The decisive entry for the wiki’s thesis. The “temporal axis is open / only dynamo reaches metric” framing must now be qualified: on a process with known periodicity and measured rate scale (the cell cycle), metric time is reached and experimentally validated — by velocyto-2018’s own author, closing the loop on the origin reframe (physical→ordinal→back to physical). The general (non-periodic, developmental) trajectory remains open. For FlowVelo: metric time is attainable when (a) the manifold geometry is constrained/known and (b) the rate scale is anchored by a measured rate (half-life) or labeling — VeloCycle is the proof of principle to extend beyond the cell cycle.
Key Quotes
“this is the first example of a direct validation of RNA velocity estimation with experimental methodologies and justifies the use of VeloCycle output in units of real (not pseudo) time.” — Results.
“we introduce a Bayesian model of RNA velocity that couples velocity field and manifold estimation in a reformulated, unified framework, identifying the parameters of an explicit dynamical system.” — Abstract.
Connections
- VeloCycle — the method entity.
- velocyto-2018 / GioeleLaManno — the 2018 origin and its author; VeloCycle re-grounds physical time.
- physical-time-grounding — a second route to metric time (periodic manifold + measured half-lives + live-imaging), beside dynamo’s labeling.
- metabolic-labeling — the alternative anchor it does not need (validates against EdU/scEU-seq instead).
- manifold-consistent-velocity / GraphVelo — manifold-tangent velocity, here by construction in one generative model.
- latent-time — periodic phase that becomes metric via angular speed + half-life scaling.
- veloVI / Cell2fate — the Bayesian-uncertainty lineage; VeloCycle adds significance testing.
- dynamo — the other metric-time method; VeloCycle matches its LAP period estimate without labels.
- velocity-skepticism — a constructive answer (statistical control + manifold consistency) to the “heuristics / not manifold-consistent” critiques.
- FelixNaef — co-corresponding author (cell-cycle / circadian systems biology).
- velocycle-nv-2024 — the News & Views commentary.
- FlowVelo — proof that metric time is reachable with constrained geometry + a rate anchor; extend beyond the cell cycle.
Contradictions
- Updates the wiki’s central “temporal axis is open” claim.
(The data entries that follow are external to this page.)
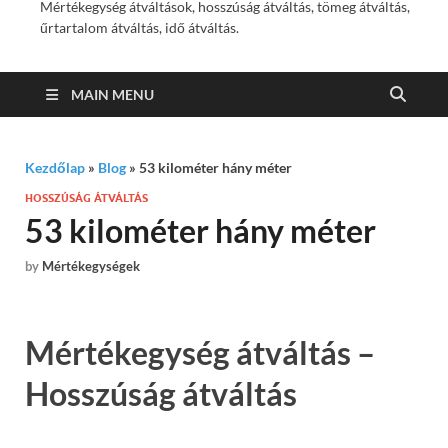
Mértékegység átváltások, hosszúság átváltás, tömeg átváltás,
űrtartalom átváltás, idő átváltás.
MAIN MENU
Kezdőlap
»
Blog
»
53 kilométer hány méter
HOSSZÚSÁG ÁTVÁLTÁS
53 kilométer hány méter
by
Mértékegységek
Mértékegység átváltás –
Hosszúság átváltás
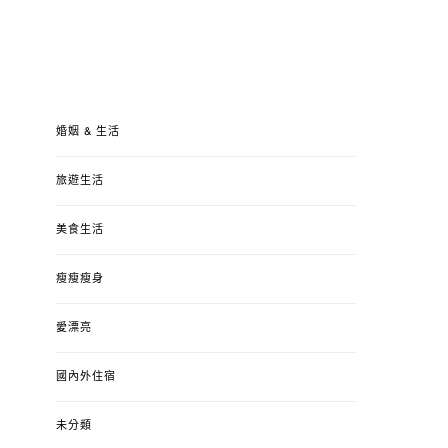
婚姻 & 生活
旅遊生活
美食生活
瘦瘦瘦身
愛漂亮
國內外住宿
未分類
Prior pages framed metric time as reachable only via metabolic-labeling (dynamo), with everything else ordinal. VeloCycle reaches validated metric time on the cell cycle without labeling. The corrected framing: the temporal axis is solved on periodic/known-geometry processes with a measured rate scale, still open for general developmental trajectories. Propagated to physical-time-grounding, overview, and physical-time-grounding-across-methods.